• _Exercise goal_: In your copy, set down the entries exactly and exclude the pictures.

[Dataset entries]
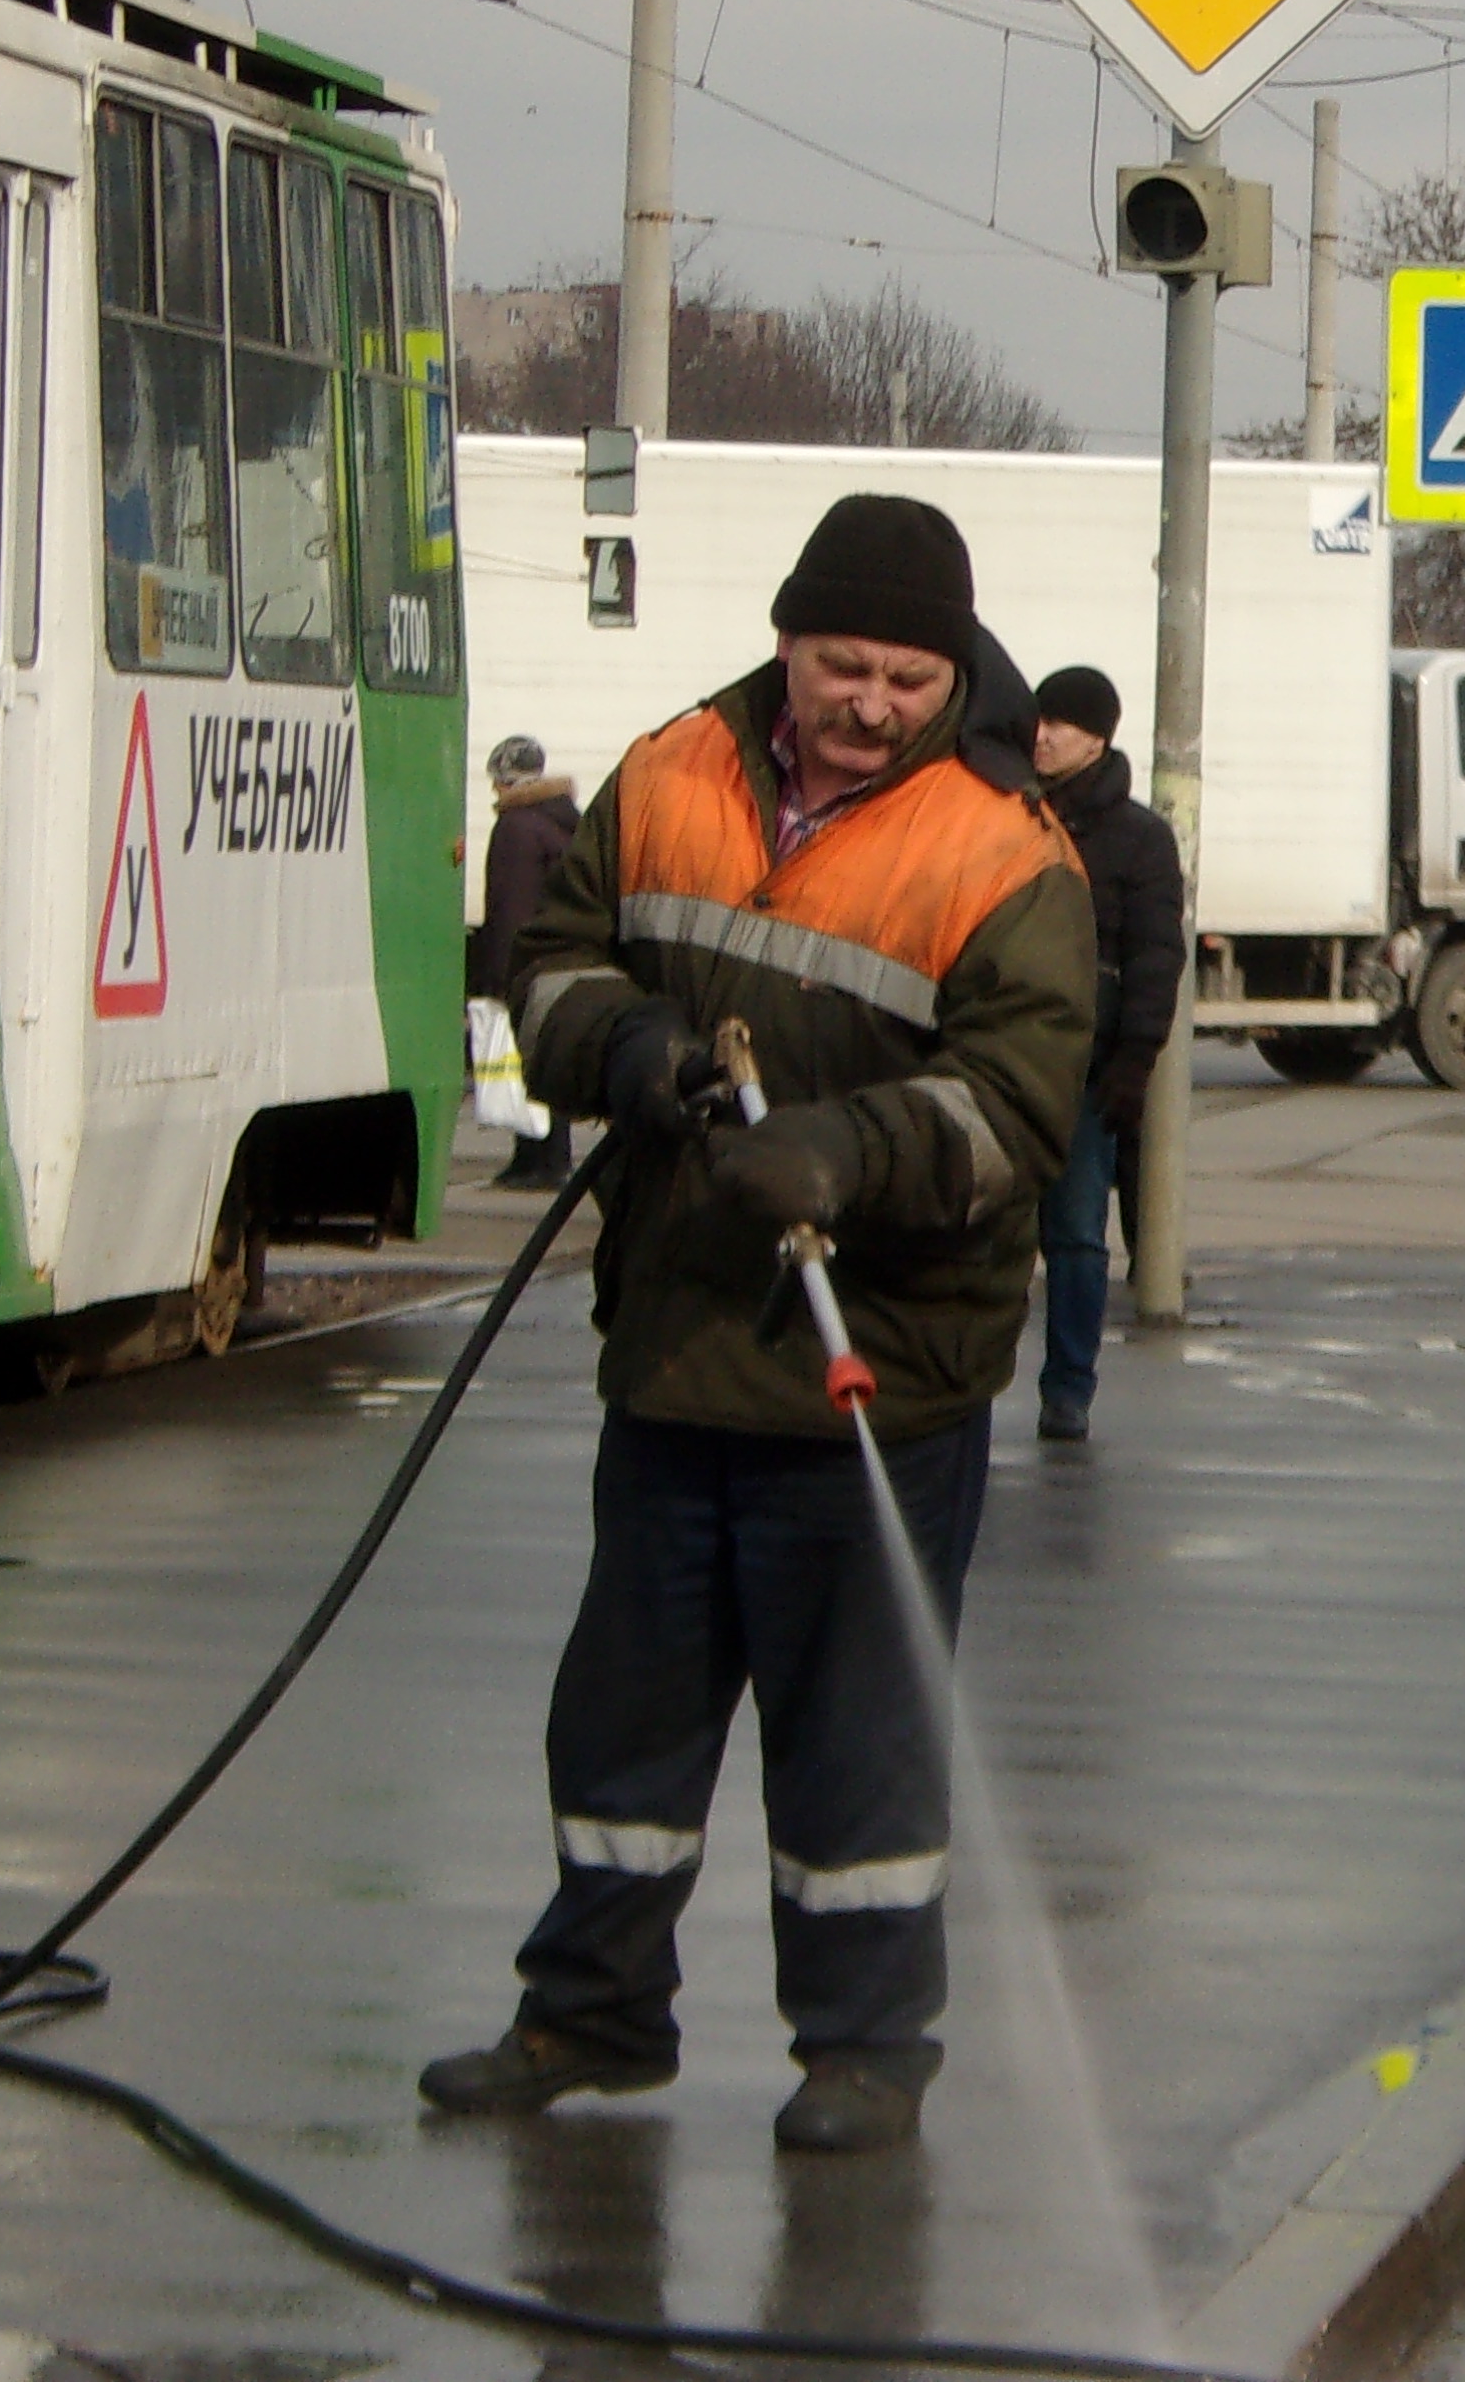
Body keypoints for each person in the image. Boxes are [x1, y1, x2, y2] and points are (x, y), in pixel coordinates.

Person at [421, 494, 1094, 2153]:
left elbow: (1016, 1108)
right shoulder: (669, 776)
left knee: (856, 1744)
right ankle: (589, 2017)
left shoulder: (1007, 855)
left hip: (871, 1379)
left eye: (907, 677)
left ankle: (863, 2049)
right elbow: (552, 958)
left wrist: (843, 1150)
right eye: (839, 662)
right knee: (621, 1718)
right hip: (672, 1348)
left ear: (956, 676)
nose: (868, 702)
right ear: (786, 640)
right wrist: (625, 1050)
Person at [1021, 665, 1184, 1444]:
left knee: (1077, 1232)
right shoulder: (1008, 816)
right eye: (1039, 720)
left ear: (1099, 737)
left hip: (1087, 1071)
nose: (1042, 735)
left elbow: (1158, 958)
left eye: (1062, 724)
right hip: (1005, 1056)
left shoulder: (1139, 838)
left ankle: (1068, 1389)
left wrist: (1134, 1063)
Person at [473, 736, 582, 1191]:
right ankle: (548, 1155)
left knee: (521, 1061)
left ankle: (536, 1160)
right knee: (547, 1055)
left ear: (506, 781)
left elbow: (510, 910)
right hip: (566, 957)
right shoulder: (566, 820)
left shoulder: (516, 829)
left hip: (528, 962)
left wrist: (495, 975)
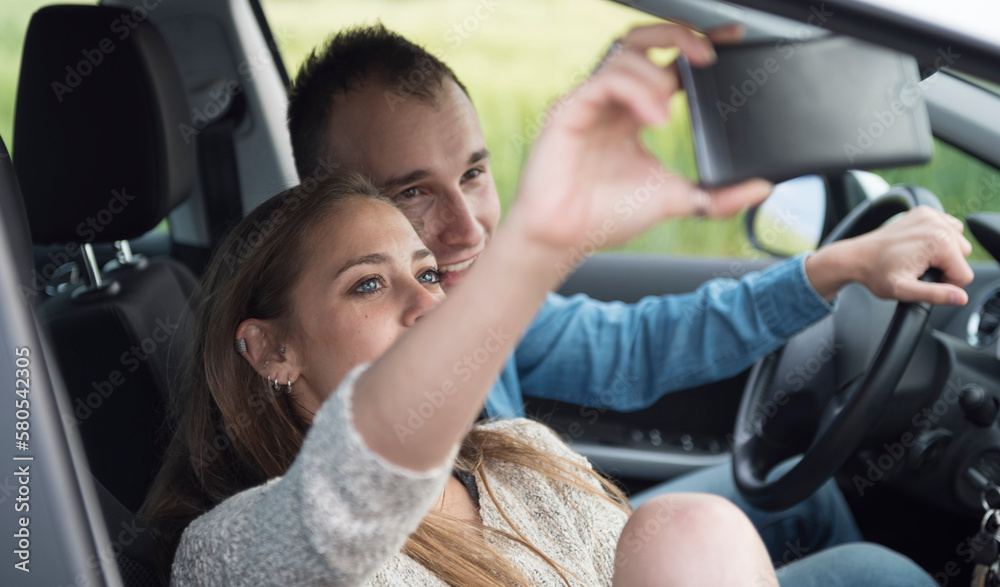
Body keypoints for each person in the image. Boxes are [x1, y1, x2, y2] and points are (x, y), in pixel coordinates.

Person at [284, 21, 972, 581]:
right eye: (411, 192)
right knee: (878, 573)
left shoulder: (476, 314)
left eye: (472, 173)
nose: (467, 229)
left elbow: (633, 348)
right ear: (331, 208)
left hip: (552, 541)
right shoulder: (328, 413)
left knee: (806, 493)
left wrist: (836, 268)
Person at [141, 76, 802, 583]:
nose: (427, 305)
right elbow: (349, 496)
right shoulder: (228, 550)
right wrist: (538, 243)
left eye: (426, 275)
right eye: (367, 284)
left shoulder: (523, 454)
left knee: (691, 526)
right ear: (270, 350)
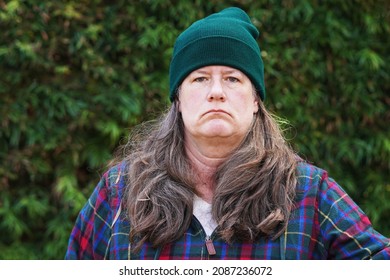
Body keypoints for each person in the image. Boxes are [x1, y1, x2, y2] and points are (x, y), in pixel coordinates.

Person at [65, 7, 390, 260]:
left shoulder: (308, 194)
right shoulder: (120, 193)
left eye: (233, 78)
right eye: (200, 78)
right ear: (177, 100)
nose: (216, 92)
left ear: (255, 101)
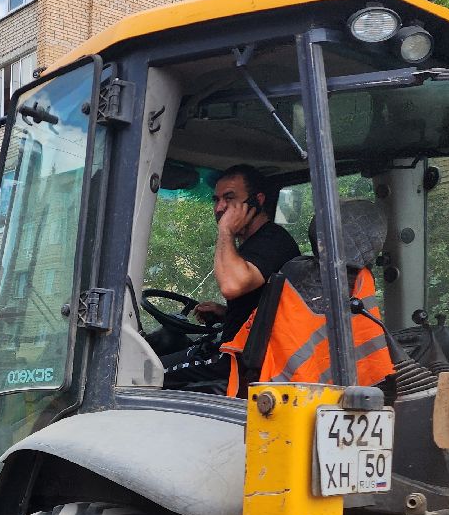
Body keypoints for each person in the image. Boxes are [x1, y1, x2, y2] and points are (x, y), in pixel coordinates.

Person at [223, 198, 395, 394]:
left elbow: (265, 325)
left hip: (284, 390)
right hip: (353, 390)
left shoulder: (296, 271)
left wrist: (225, 230)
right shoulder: (363, 281)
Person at [161, 165, 301, 390]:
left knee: (144, 374)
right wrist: (225, 313)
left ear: (257, 201)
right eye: (216, 200)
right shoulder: (255, 243)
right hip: (235, 350)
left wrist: (225, 230)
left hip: (240, 362)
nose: (219, 208)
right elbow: (265, 310)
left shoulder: (272, 242)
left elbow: (231, 286)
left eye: (229, 198)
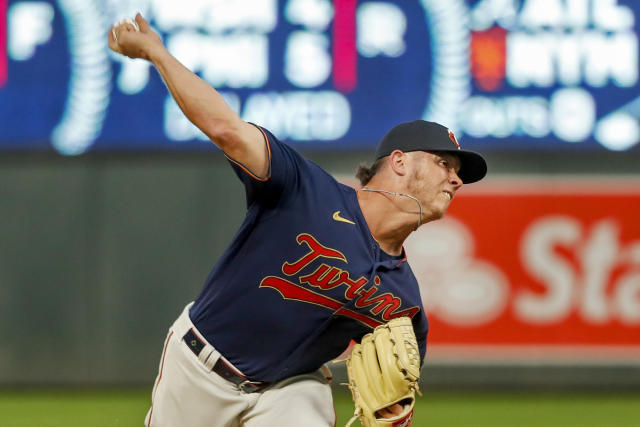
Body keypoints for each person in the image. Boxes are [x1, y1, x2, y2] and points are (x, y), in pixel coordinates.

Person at [109, 14, 487, 427]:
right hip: (201, 368)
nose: (455, 178)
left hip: (290, 389)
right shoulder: (305, 190)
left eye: (459, 173)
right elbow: (226, 129)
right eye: (443, 163)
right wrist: (157, 53)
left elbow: (396, 399)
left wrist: (397, 414)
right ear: (398, 162)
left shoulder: (403, 301)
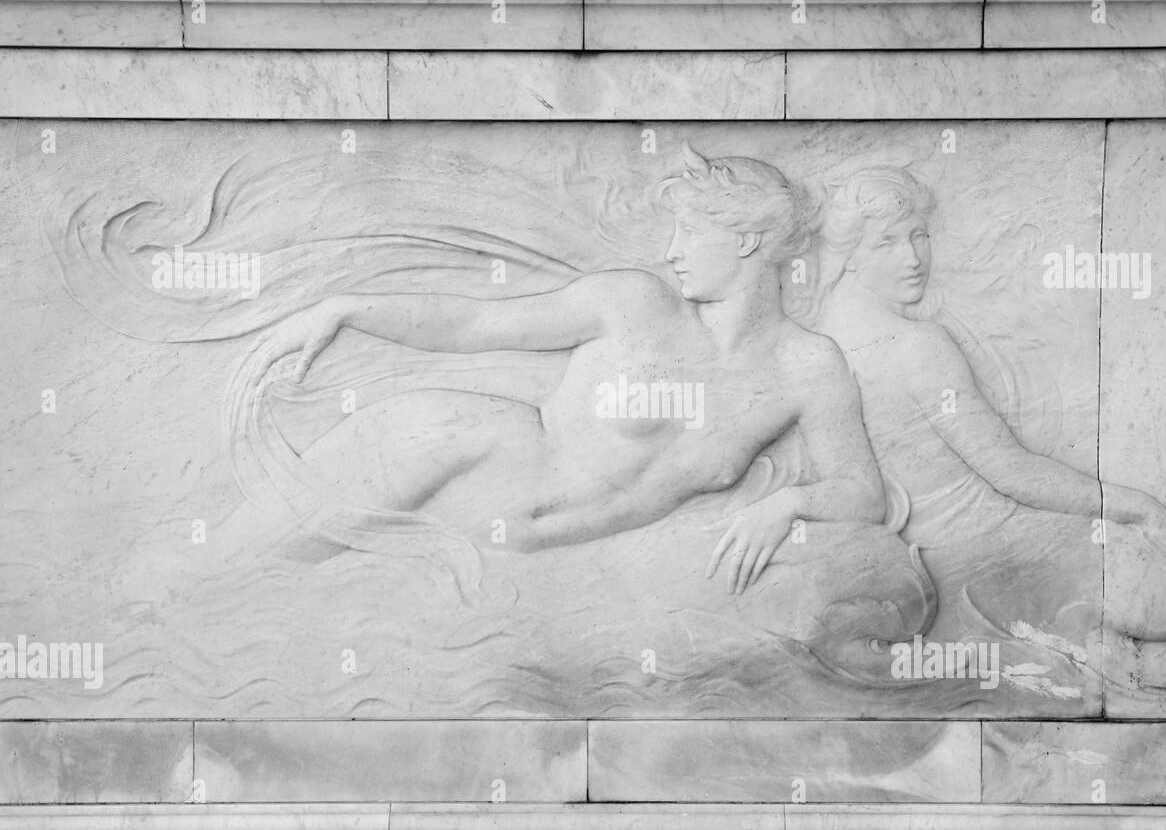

• _Result_:
Body keypoints for each person in the image. Boxes are [x1, y1, x2, y2] and points are (x, y), in pixel coordinates.

Person at [421, 494, 1094, 2153]:
left elbow: (1016, 1108)
right shoulder: (669, 776)
left knee: (856, 1744)
right ankle: (589, 2017)
left shoulder: (1007, 855)
left hip: (871, 1379)
left eye: (907, 677)
left ankle: (863, 2049)
right elbow: (552, 958)
left wrist: (843, 1150)
right eye: (839, 662)
right knee: (621, 1718)
right hip: (672, 1348)
left ear: (956, 676)
nose: (868, 702)
right ear: (786, 640)
right wrist: (625, 1050)
Person at [1021, 665, 1184, 1444]:
left knee: (1077, 1232)
right shoulder: (1008, 816)
right eye: (1039, 720)
left ear: (1099, 737)
left hip: (1087, 1071)
nose: (1042, 735)
left elbow: (1158, 958)
left eye: (1062, 724)
right hip: (1005, 1056)
left shoulder: (1139, 838)
left ankle: (1068, 1389)
left wrist: (1134, 1063)
Person at [473, 736, 582, 1191]:
right ankle: (548, 1155)
left knee: (521, 1061)
left ankle: (536, 1160)
right knee: (547, 1055)
left ear: (506, 781)
left elbow: (510, 910)
right hip: (566, 957)
right shoulder: (566, 820)
left shoulder: (516, 829)
left hip: (528, 962)
left wrist: (495, 975)
Body keypoints for each person in the image. Boxes are [x1, y1, x2, y2] and points are (x, y), in pixel coordinates.

Person at [284, 21, 972, 581]:
right eye: (411, 192)
right knee: (878, 573)
left shoulder: (476, 314)
left eye: (472, 173)
nose: (467, 229)
left elbow: (633, 348)
right ear: (331, 208)
left hip: (552, 541)
right shoulder: (328, 413)
left knee: (806, 493)
left wrist: (836, 268)
Person at [141, 76, 802, 583]:
nose: (427, 305)
right elbow: (349, 496)
right shoulder: (228, 550)
right wrist: (538, 243)
left eye: (426, 275)
right eye: (367, 284)
left shoulder: (523, 454)
left knee: (691, 526)
right ear: (270, 350)
Body keypoints for each person in the image. Boxes are [x1, y1, x2, y2] and points are (x, y), in pixel coordinates.

Person at [65, 7, 390, 260]:
left shoulder: (308, 194)
right shoulder: (120, 193)
left eye: (233, 78)
right eye: (200, 78)
right ear: (177, 100)
nose: (216, 92)
left ear: (255, 101)
Body keypoints for each person in the image. Boxes are [x1, y1, x2, y2] and points are (x, y), in pixel coordinates.

Person at [223, 198, 395, 394]:
left elbow: (265, 325)
left hip: (284, 390)
right hip: (353, 390)
left shoulder: (296, 271)
left wrist: (225, 230)
right shoulder: (363, 281)
Person at [161, 165, 301, 390]:
left knee: (144, 374)
right wrist: (225, 313)
left ear: (257, 201)
right eye: (216, 200)
right shoulder: (255, 243)
right hip: (235, 350)
left wrist: (225, 230)
left hip: (240, 362)
nose: (219, 208)
right elbow: (265, 310)
left shoulder: (272, 242)
left elbow: (231, 286)
left eye: (229, 198)
Body keypoints for each person in the image. Boxes are [x1, y1, x2, y2] and points are (x, y), in pixel coordinates.

Person at [109, 14, 487, 427]:
right hip: (201, 368)
nose: (455, 178)
left hip: (290, 389)
right shoulder: (305, 190)
left eye: (459, 173)
right elbow: (226, 129)
right eye: (443, 163)
right wrist: (157, 53)
left elbow: (396, 399)
left wrist: (397, 414)
right ear: (398, 162)
left shoulder: (403, 301)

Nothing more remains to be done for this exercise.